Water. Air. Gas. Electricity. Steam. (WAGES). These energy resources are the heartbeat of every process and manufacturing facility. While energy is critical to productivity and accounts for a significant percentage of total costs, companies typically invest in their utility plants only when there is a compelling reason to do so.
Most companies have instituted energy programs focused on efficiency and compliance in line with corporate sustainability goals and regulatory mandates in recent years. And more than 90% agree that sustainability and energy efficiency are critical to success and profitability in the future.
But most producers continue to approach utility and plant operations as disparate systems. Many have yet to invest in ways to better capture the wealth of utility data available – and integrate it with production processes to achieve best-in-class operations.
As a result, they are missing an extraordinary opportunity not only for better energy efficiency, but for higher levels of productivity as well.
How Limited Energy Visibility Impacts Productivity
In any plant, achieving an optimal balance between energy supply and energy demand is an ongoing challenge. Of course, any disruption in energy supply can have a negative effect on productivity. Yet, without visibility to utility information, process operators can often do little to mitigate that impact.
For example, a typical chemical plant’s utility system will produce electricity, steam, chilled water, compressed air and more. Suppose a gas turbine trips offline and steam pressure and supply drops abruptly. What remedial actions can or should be taken in the processing area to minimize any disruption to production?
With limited or no visibility to utility operations, the options may be inadequate – and might even lead to emergency shutdown procedures. However, proactive utility operations alerts within the plant control architecture could keep process personnel better informed on conditions outside normal parameters. And enable a more measured and efficient response.
Cost-Effective Steps Toward Digital Transformation
Without doubt, the digital technology transformation – and the convergence of information technology (IT) and operations technology (OT) – have made the data ecosystem in most industrial utility and process plants more integrated.
Fortunately, automation and information solutions are available today that can help better capture the value of that digital investment – and integrate utility and industrial process systems that are often worlds apart.
For a strategic approach to better resource management and productivity, consider these three steps:
Step 1: Assess
The first step in improving any system is an assessment. Start by defining your WAGES system, industrial process area, field production units and physical elements. Try to keep it simple, with a focus on your inputs, outputs and any constraints.
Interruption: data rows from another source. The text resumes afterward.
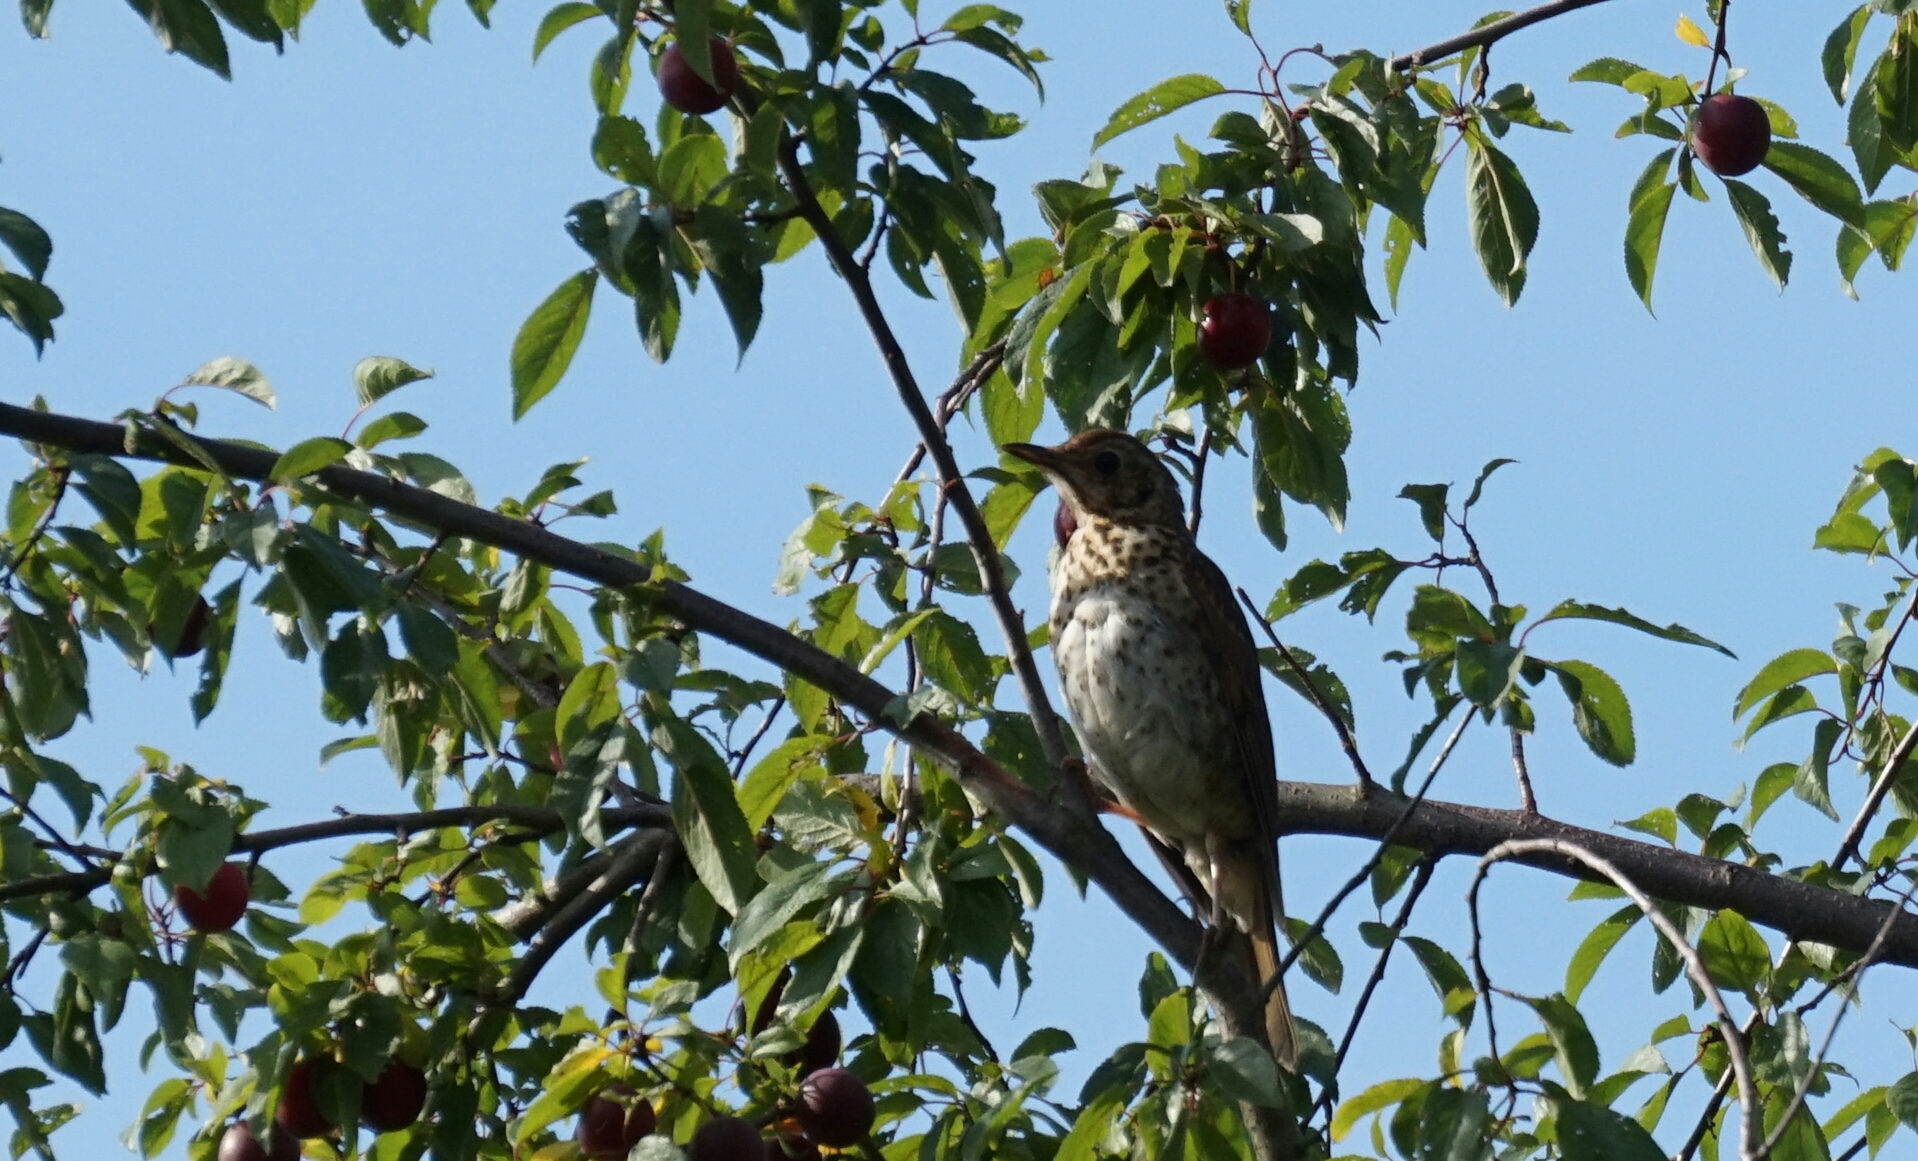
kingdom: Animalia
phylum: Chordata
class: Aves
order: Passeriformes
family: Turdidae
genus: Turdus
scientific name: Turdus viscivorus
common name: Mistle thrush
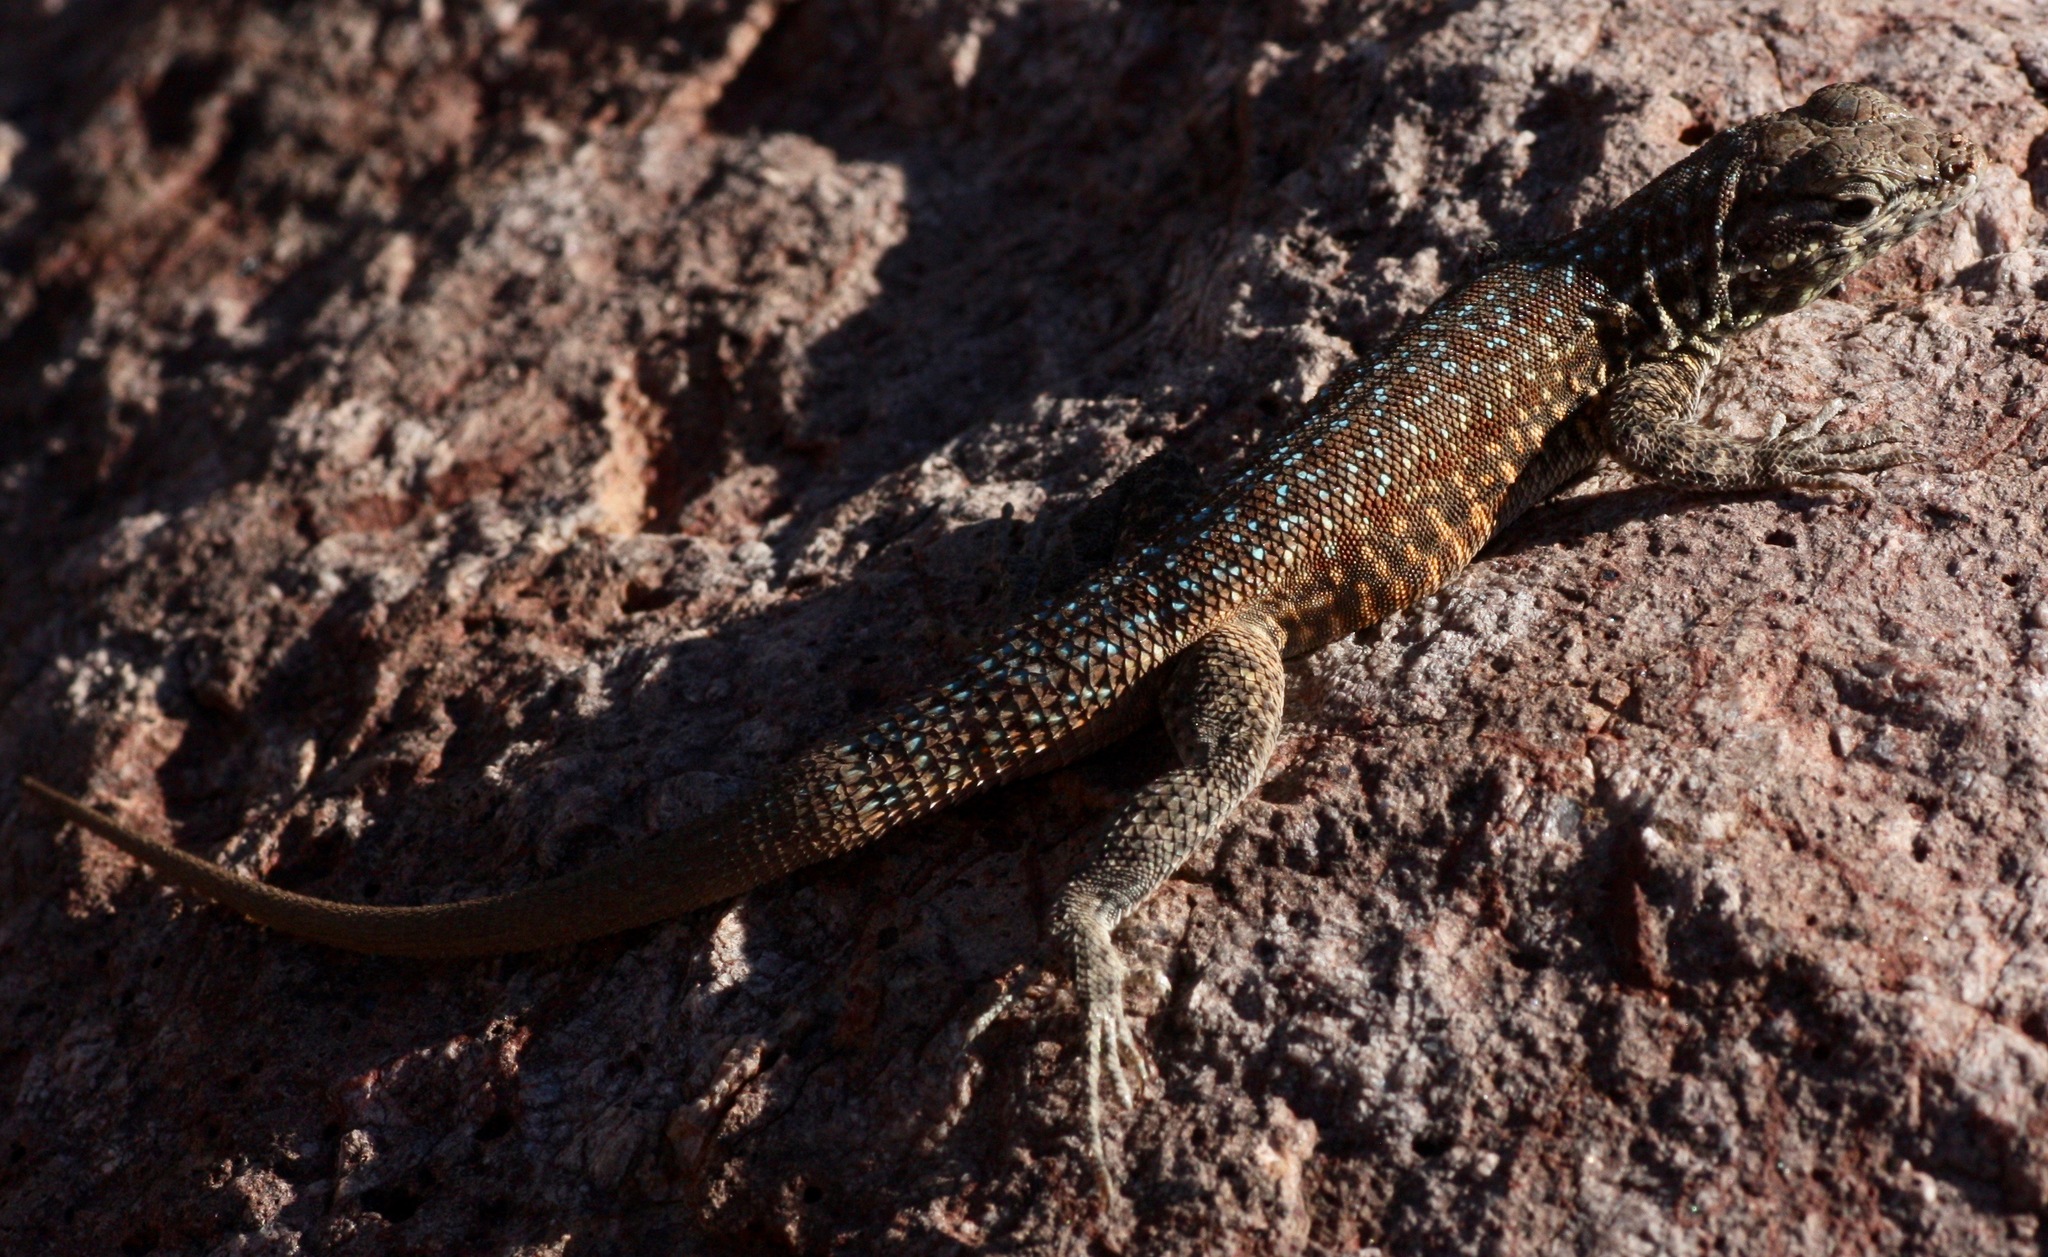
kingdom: Animalia
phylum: Chordata
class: Squamata
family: Phrynosomatidae
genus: Uta
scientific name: Uta stansburiana
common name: Side-blotched lizard
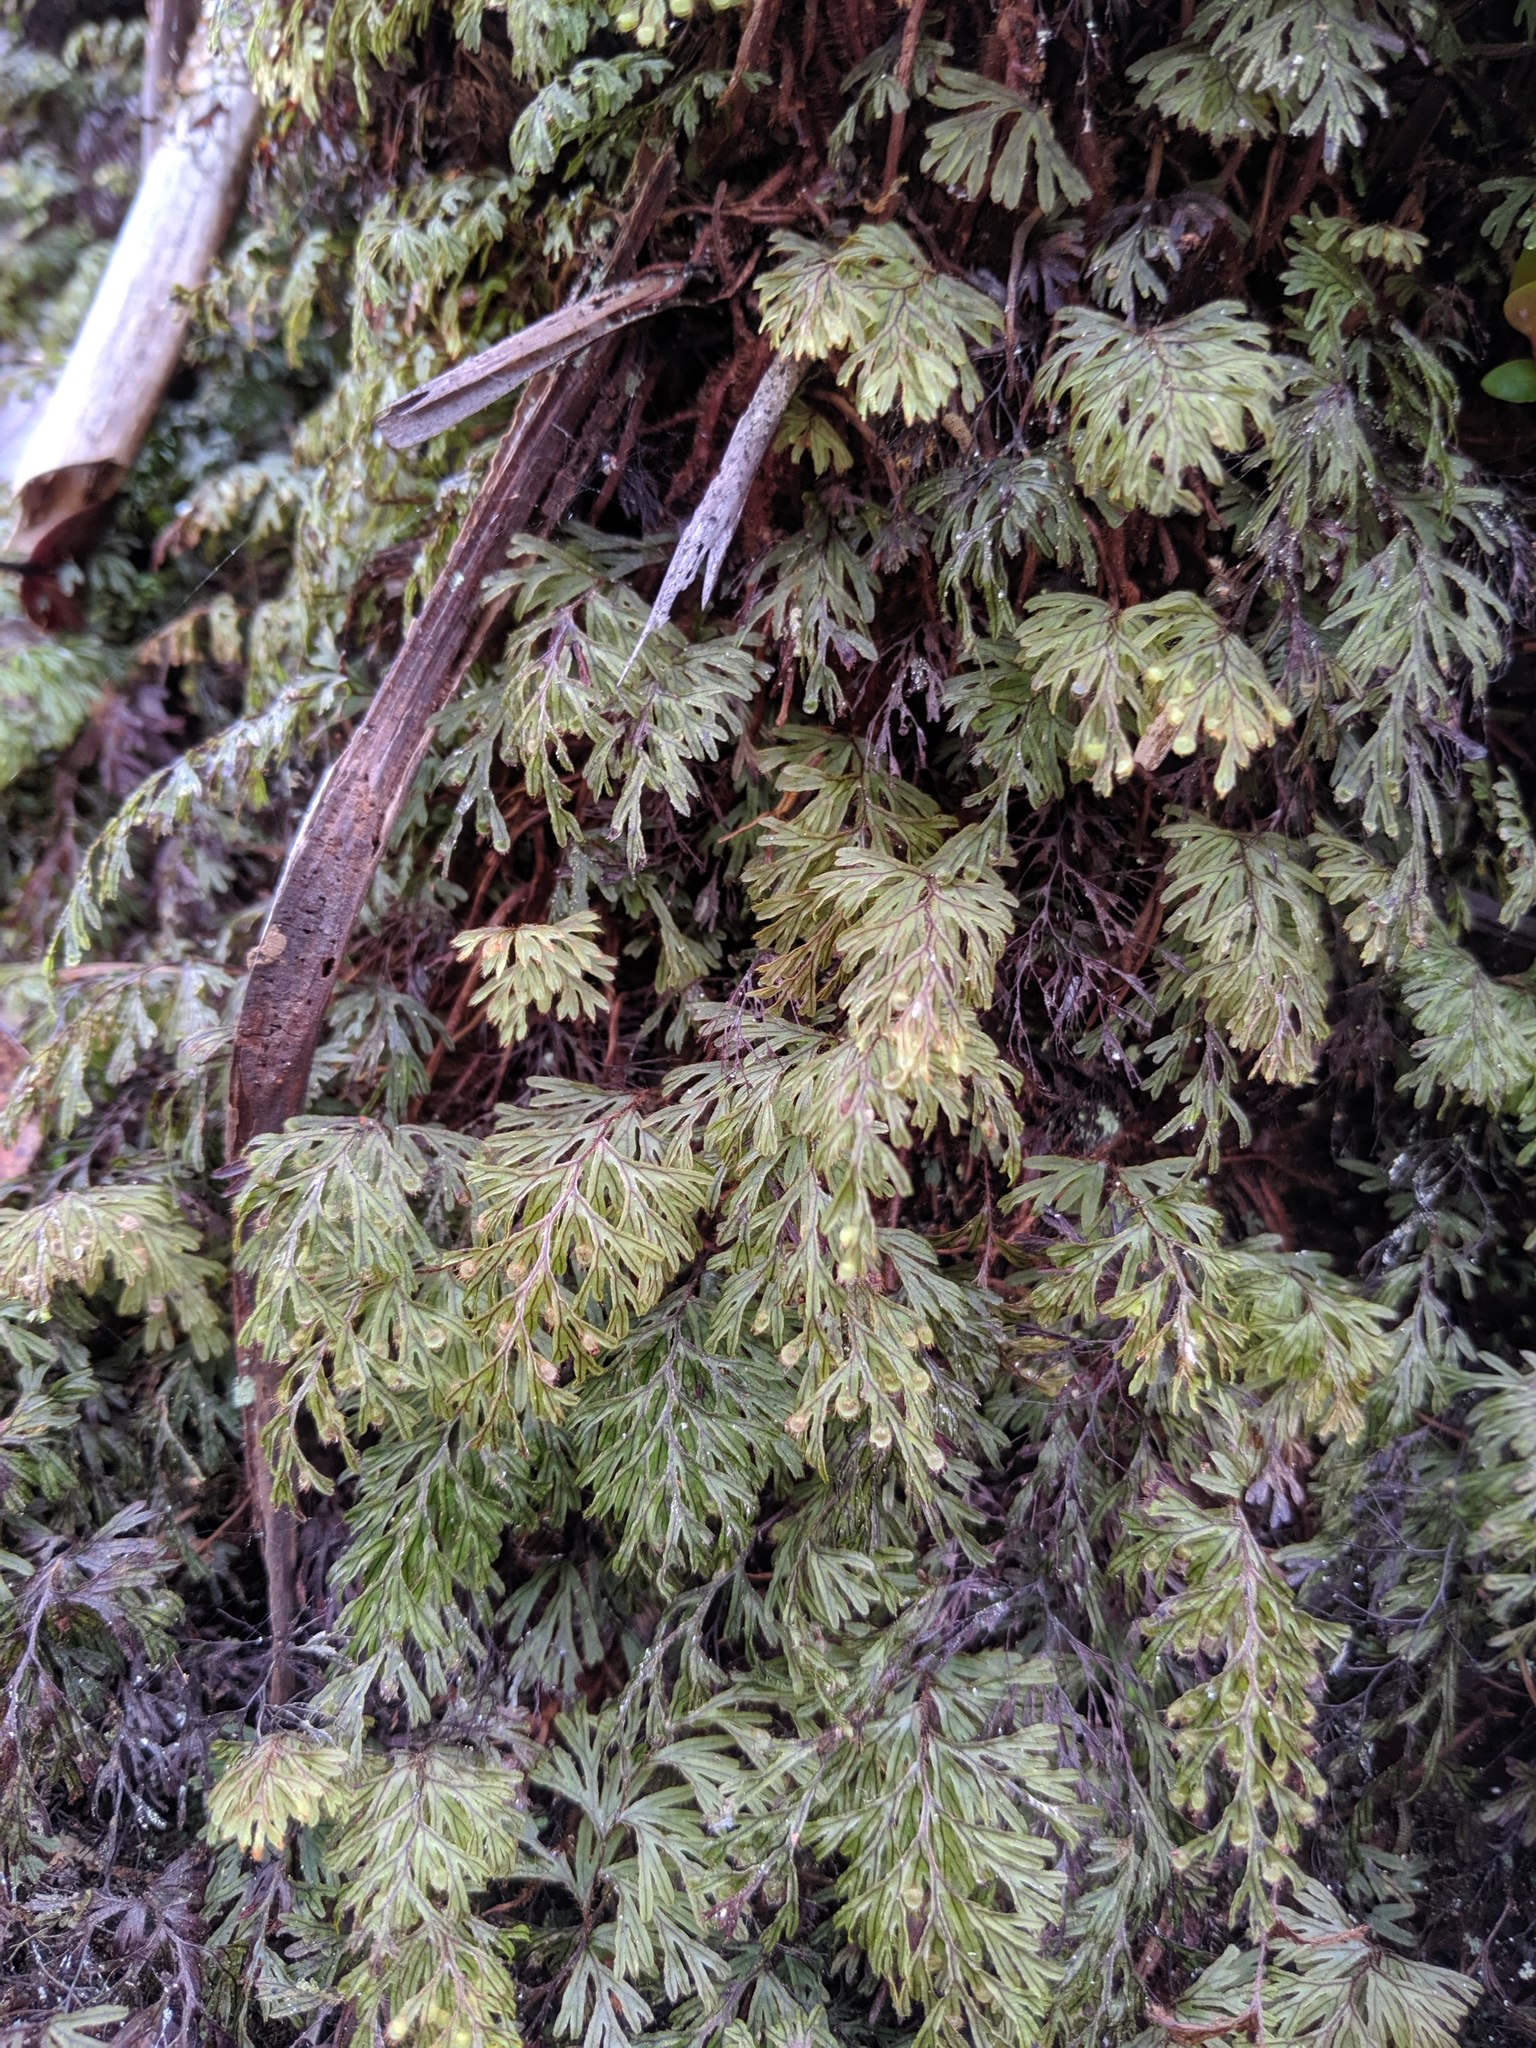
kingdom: Plantae
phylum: Tracheophyta
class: Polypodiopsida
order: Hymenophyllales
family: Hymenophyllaceae
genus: Hymenophyllum
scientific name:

Also, be sure to define your key performance indicators (KPIs). What’s most important – cost reduction, resource optimization, production efficiency? And how will you measure success – after one, three or five years?
Step 2: Enable Better Visibility
Next, evaluate methods and tools that can help you integrate power plant and process data. Keep in mind there are many ways to enable better system visibility – ranging from complete system unification on a common control architecture to the incremental integration of monitoring and other software applications.
For example, energy intelligence software, which includes data collection, visualization and analytical tools, help fill the gaps between disparate utility and process systems.
Energy intelligence software provides a quick return on existing infrastructure and capital investments by using your automation devices and systems to gather both production data and WAGES data. And then shares that information and analytics with key stakeholders for informed decision-making. This collaboration turns “big data” into “smart and intelligent data.”
Step 3: Close the Supply-Demand Loop
Of course, better utility visibility is just one component of the equation. As part of a resource management strategy, energy intelligence software can provide access to operational, emissions and energy consumption data at the unit, asset and load level.
Analytics can correlate this information with production and business-level data including energy costs, emissions limits and more to create interactive operations for greater profitability and sustainability.
The result? A higher level of energy awareness. And a better way to identify and prioritize opportunities to reduce energy consumption while optimizing production efficiency and product quality.